YACK! Does Holland

In an attempt to escape another unpredictable British summer, YACK! Packed our bags and hopped on a plane to Holland. Obviously being given VIP treatment from the moment we landed, YACK! Experienced more than just the coffeeshops and red light districts that most people associate with the flattest country in Europe. Although we got completely fucked up as well.


Five star hotel? Yes. Rooms on the executive floor? Yes. Complimentary Nespresso machine? Yes. Our stay at the Kurhaus Hotel was pure luxury, and for the vast majority that haven’t stayed there, well you simply should. Especially if you have any interest in the history of modern music, for the Kurhaus played host to an infamous Rolling Stones gig back in 1964 which was cut after just four songs because the Dutch crowd were a bunch of fucking hooligans. I guess the modern equivalent is to put One Direction in the best Premier Inn within Britain and fill it with little girls. Mayhem.

If you like the history of music I will assume you will also enjoy live music, and if both of these are true then Kurhaus is for you. Just underneath our luxurious accommodation we discovered a piano bar with a bit of a difference, because when I imagine a piano bar I envisage a bunch of drunk toffs sipping red wine, while the piano man creates an atmosphere playing soft lounge. Crazy Pianos however, absolutely rocks. Two back to back pianos playing everything from Chuck Berry to Major Lazer.
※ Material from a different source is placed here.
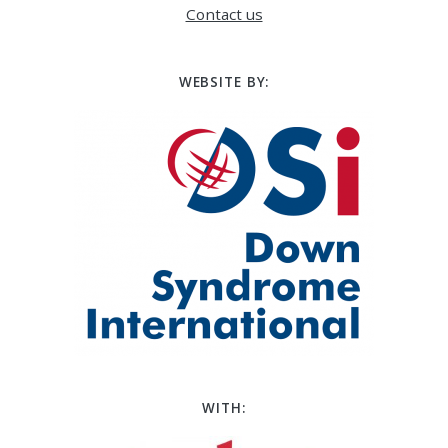
Contact us
WEBSITE BY:
WITH:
Slip the pianist five Euros and he’ll probably play you a request, and don’t hold back because these guys can play just about anything.

Check out the crazy cheesey awesome dutch expose video for a little taster.

A 40 minute tram ride from the hotel got us to Delft, where there was a rock and jazz festival. A local told us it had been downsized, and fuck me had it. Throughout the whole town there were just two stages (to our knowledge), but thankfully the first one we found was right next to a bar. There was only one thing to do, sit and drink Heinikens all fucking day. We spent the better part of the day not moving very much at all and listening to the funky jams provided by Fat Harry & The Fuzzy Licks who were excellent, serving up head nodding musicality on a frankly excellent scale.

Boy, were those Heinekens good. It wasn’t just in Delft we knocked them back, oh no, it was everyday because they were just that much better when they are poured in their native country. Oh, how we love Heineken.

Naturally when in Holland, you have to take a trip into Amsterdam for the canals, windmills and tulips. Yeah right. First stop was the Sex Museum, which, unsurprisingly, was full of pictures (and statues) of dicks, big hard dicks. After being visually raped by a thousand boners it was time to pop in to a small coffeeshop known as ‘Baba’, which was recommended to us by a friend for having ‘the craziest stanky dank’. Note to all potential customers, stay clear of a strain called ‘trainwreck’, I believe the name tells you why.


That enough dicks for ya? No? Oh okay, there’s plenty more, don’t worry.

After we were loaded we had to head to the famous Bulldog café, where we ended up playing pool with a lonely American traveller who’s name escapes us. After we were fucking chonged up, smashed the Yank at his own game, we left. Back to the hotel for a decaf Nespresso before another night of Heinekens in our own red-roped area of the hotel bar.

We had a good time in Holland there is genuinely more to do than just get high, which mainly however involves getting very drunk. We’re not sure if we’ll ever be able to go back to the Kurhaus though because we’re all fucking broke now. Bogus.